EXERCISE => In the text on capitalism and the environment, how often does the economy double in size at the 3 percent growth rate?

PAGE TEXT =>
<<<<

Overall, capitalism is aimed at exponential growth.  It cannot stand still.  
The minimum adequate growth rate of the system is usually thought to be 3 
percent.  But this means that the economy doubles in size about every 24 years. 
 How many such doublings of world output can the planet take?

Hence, there is a direct and growing contradiction between capitalism and the 
environment, a contradiction that becomes more and more apparent as the size of 
the capitalist economy begins to rival the basic biogeochemical processes of 
the planet.  Naomi Klein has rightly characterized the age we live in as 
"disaster capitalism" because of its dual economic and ecological crises -- and 
due to the increasingly exploitative means the rich employ to enable them to 
prosper in the midst of increasing destruction.7

There are two predominant ways of addressing the climate crisis and the 
environmental problem generally.  One is to look for technological ways out -- 
often seen as being spurred by the creation of carbon markets, but the onus is 
on the technology.  The argument here is that through the massive introduction 
of various advanced technologies we can have our pie and eat it too.  We can 
get around the environmental problem, it is suggested, without making any 
fundamental social changes.  Thus, the pursuit of profits and accumulation can 
go on as before without alteration.  Such magic-technological answers are 
commonly viewed as the only politically feasible ones, since they are 
attractive to corporate and political-power elites, who refuse to accept the 
need for system change.  Consequently, the establishment has gambled on some 
combination of technological miracles emerging that will allow them to keep on 
doing just as they have been doing.  Predictably, the outcome of this 
high-stake gamble has been a failure not only to decrease carbon emissions, but 
also to prevent their continued increase.

>>>>

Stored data
<<<<

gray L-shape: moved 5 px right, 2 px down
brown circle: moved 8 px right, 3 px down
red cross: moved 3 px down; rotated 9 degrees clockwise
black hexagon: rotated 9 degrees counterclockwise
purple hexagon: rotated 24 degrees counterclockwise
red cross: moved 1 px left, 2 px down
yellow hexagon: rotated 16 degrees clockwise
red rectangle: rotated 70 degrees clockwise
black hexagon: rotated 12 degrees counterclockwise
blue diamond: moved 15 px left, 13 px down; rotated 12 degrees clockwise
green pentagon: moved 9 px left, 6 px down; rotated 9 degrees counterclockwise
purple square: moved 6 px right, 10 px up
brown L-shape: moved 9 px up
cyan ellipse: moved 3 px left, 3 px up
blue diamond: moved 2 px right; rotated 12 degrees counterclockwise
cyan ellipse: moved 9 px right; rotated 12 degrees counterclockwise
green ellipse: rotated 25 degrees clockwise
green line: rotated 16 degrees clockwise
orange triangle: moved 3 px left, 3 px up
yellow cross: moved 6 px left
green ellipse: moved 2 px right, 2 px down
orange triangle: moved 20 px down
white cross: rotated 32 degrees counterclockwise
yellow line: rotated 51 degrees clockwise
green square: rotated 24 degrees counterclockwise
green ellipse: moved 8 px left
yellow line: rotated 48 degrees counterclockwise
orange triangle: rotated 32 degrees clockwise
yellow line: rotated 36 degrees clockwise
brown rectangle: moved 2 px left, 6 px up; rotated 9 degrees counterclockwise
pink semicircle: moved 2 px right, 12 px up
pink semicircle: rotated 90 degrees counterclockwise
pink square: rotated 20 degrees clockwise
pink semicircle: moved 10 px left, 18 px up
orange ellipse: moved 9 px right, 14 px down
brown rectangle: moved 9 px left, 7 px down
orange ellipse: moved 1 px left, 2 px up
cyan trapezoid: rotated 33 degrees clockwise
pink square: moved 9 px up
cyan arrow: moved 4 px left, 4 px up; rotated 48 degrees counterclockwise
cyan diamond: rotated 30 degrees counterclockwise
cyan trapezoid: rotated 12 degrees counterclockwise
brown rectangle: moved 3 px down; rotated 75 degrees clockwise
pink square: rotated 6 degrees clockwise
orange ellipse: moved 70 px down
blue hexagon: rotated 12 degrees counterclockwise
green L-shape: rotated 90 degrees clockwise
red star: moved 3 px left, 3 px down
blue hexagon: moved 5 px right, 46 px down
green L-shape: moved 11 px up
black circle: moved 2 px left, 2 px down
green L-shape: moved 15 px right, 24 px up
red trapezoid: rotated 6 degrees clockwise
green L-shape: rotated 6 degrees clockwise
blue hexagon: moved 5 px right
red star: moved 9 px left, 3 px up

>>>>

SOLUTION FOR THIS PROBLEM => About every 24 years.